(Data extracted from a collection)
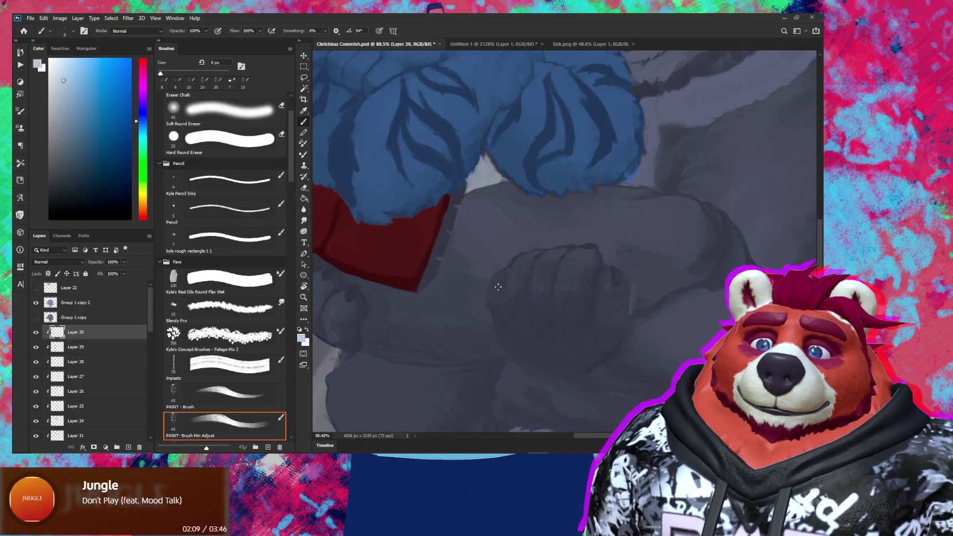
left_click_drag(509, 310, 597, 295)
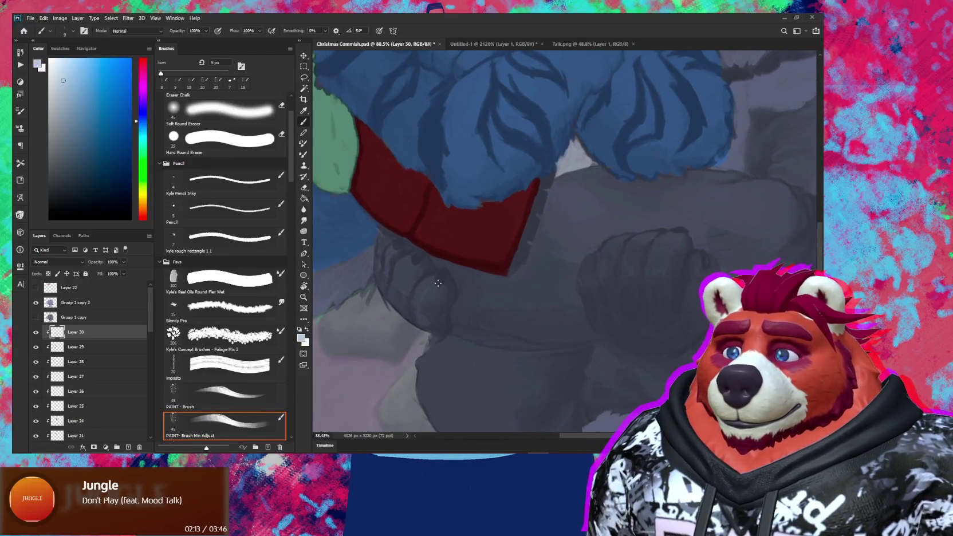
key("bracketright")
key("bracketright")
key("bracketright")
key("bracketright")
key("bracketright")
mouse_move(399, 246)
left_mouse_down()
mouse_move(457, 286)
mouse_move(415, 257)
left_mouse_up()
mouse_move(483, 279)
left_mouse_down()
mouse_move(509, 296)
mouse_move(504, 284)
mouse_move(521, 279)
mouse_move(456, 318)
mouse_move(499, 322)
mouse_move(499, 305)
mouse_move(500, 329)
mouse_move(485, 333)
mouse_move(535, 331)
mouse_move(662, 252)
mouse_move(638, 206)
left_mouse_up()
key("bracketright")
Step: Erase rough edges, then taper and smooth the light patch's lower edge into a tail
key("r")
key("e")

▶ **Description of the task**
This exercise calls for the line containing "mouse_move(638, 206)" and each line after it in the records, copied exactly.

▶ **Answer box**
mouse_move(638, 206)
left_mouse_up()
key("bracketright")
Step: Erase rough edges, then taper and smooth the light patch's lower edge into a tail
key("r")
key("e")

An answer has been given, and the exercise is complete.